Cette nouvelle crosse au style sobre rappelle nettement celle de saint Paul VI, conçue par le sculpteur italien Lello Scorzelli en 1965, et largement utilisée par ses successeurs jusqu'à Léon XIV lui-même. En argent massif, elle a cette fois-ci été réalisée par les frères Salvi, orfèvres qui travaillent régulièrement avec le Vatican. Elle est surmontée d'une croix où le Christ apparaît doté son corps glorieux, libéré des clous de la Passion. "Comme dans les apparitions du Ressuscité, il présente aux siens les plaies de la croix, comme des signes lumineux de victoire qui, sans effacer la douleur humaine, la transfigurent en une aurore de vie divine", détaille le Vatican. Même si l'Année de l'espérance est désormais close, le Pape fait ainsi demeurer l'espérance de la Résurrection.

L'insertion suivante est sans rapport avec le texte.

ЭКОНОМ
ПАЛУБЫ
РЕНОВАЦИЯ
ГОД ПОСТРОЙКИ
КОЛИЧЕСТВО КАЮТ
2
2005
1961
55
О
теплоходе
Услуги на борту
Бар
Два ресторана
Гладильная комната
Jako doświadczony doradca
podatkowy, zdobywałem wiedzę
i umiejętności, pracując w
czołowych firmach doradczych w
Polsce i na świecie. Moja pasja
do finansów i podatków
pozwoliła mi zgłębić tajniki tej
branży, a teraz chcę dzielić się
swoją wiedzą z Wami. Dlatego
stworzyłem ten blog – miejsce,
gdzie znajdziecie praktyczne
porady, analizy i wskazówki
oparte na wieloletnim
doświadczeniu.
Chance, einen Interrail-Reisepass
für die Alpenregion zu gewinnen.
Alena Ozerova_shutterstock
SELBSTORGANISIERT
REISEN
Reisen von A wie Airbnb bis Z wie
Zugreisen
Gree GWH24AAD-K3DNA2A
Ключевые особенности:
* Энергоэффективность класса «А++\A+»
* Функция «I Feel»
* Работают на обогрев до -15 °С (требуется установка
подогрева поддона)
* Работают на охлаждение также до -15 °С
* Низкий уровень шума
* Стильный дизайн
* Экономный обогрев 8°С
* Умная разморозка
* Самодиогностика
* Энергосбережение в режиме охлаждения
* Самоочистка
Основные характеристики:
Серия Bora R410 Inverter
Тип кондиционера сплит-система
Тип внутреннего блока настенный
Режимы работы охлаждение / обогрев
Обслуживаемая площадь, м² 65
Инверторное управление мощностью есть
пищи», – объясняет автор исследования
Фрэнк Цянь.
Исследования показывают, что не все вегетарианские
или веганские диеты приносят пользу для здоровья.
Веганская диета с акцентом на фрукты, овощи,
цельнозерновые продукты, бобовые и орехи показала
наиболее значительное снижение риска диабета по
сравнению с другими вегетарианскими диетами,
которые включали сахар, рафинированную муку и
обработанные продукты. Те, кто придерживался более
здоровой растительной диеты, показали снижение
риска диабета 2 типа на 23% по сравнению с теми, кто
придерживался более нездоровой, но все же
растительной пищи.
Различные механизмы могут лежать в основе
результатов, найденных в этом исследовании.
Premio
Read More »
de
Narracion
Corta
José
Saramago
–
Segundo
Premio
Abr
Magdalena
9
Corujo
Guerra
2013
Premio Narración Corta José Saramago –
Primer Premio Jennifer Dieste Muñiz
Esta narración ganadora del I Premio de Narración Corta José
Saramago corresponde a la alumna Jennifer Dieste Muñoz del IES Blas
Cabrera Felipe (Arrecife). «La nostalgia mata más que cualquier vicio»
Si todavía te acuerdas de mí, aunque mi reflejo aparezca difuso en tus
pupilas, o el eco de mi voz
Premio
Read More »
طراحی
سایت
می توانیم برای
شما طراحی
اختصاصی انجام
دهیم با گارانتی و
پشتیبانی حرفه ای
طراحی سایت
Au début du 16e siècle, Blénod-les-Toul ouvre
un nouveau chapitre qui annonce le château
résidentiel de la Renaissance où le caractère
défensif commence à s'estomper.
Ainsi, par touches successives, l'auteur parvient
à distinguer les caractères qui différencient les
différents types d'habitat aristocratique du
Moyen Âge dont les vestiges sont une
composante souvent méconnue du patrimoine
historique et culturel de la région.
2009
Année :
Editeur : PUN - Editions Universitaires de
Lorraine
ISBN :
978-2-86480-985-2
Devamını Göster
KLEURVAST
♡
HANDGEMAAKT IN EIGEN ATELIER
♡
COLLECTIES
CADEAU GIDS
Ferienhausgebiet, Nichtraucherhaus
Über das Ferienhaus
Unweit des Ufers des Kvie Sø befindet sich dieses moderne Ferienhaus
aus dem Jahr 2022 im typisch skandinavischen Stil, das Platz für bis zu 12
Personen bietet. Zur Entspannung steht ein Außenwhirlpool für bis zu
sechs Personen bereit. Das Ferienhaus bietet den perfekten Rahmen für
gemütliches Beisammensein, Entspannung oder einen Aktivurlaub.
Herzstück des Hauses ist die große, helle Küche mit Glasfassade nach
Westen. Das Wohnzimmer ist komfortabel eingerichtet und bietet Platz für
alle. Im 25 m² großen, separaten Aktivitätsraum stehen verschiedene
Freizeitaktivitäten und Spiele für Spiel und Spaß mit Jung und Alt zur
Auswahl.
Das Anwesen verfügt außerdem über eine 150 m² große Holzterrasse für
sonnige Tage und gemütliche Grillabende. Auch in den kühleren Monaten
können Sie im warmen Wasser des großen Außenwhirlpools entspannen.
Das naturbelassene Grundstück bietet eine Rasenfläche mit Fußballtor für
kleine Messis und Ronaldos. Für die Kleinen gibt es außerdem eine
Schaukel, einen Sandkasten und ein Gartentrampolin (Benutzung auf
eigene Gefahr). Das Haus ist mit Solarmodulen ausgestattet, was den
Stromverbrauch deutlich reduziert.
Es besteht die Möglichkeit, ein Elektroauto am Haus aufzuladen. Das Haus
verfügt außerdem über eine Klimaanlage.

Le pouvoir spirituel et temporel
Depuis le début du Moyen Âge, les papes utilisent la ferula pontificalis comme signe indiquant leur pouvoir spirituel et temporel. Il s'agissait vraisemblablement à l’origine d'un simple bâton surmonté d'une croix qu’ils recevaient lorsqu'ils prenaient possession de leur cathèdre à Saint-Jean-de-Latran. L'usage de cette férule est requis seulement à deux occasions par la liturgie : lors de l'ouverture d'une porte sainte, dont le Pape doit frapper trois fois les battants à l'aide de cet accessoire, et lors de la consécration des églises, pour tracer sur le sol l’alphabet latin et grec prévu par le rite. Cette crosse se distingue de celle des évêques car elle n'est pas recourbée en son extrémité mais surmontée d'une croix. Elle rappelle néanmoins l'autorité de l'évêque de Rome, du successeur de Pierre. Cette férule peut aussi être vue comme le bâton de berger, avec lequel le Pape guide ses brebis, le peuple de Dieu. La nouvelle crosse est aussi marquée du sceau du pape américain. Il y a fait graver sa devise pontificale : "In illo uno unum" (En celui qui est Un, soyons Un), tirée de saint Augustin. Une façon encore une fois, de se placer dans la lignée de ces prédécesseurs tout en affirmant sa propre identité.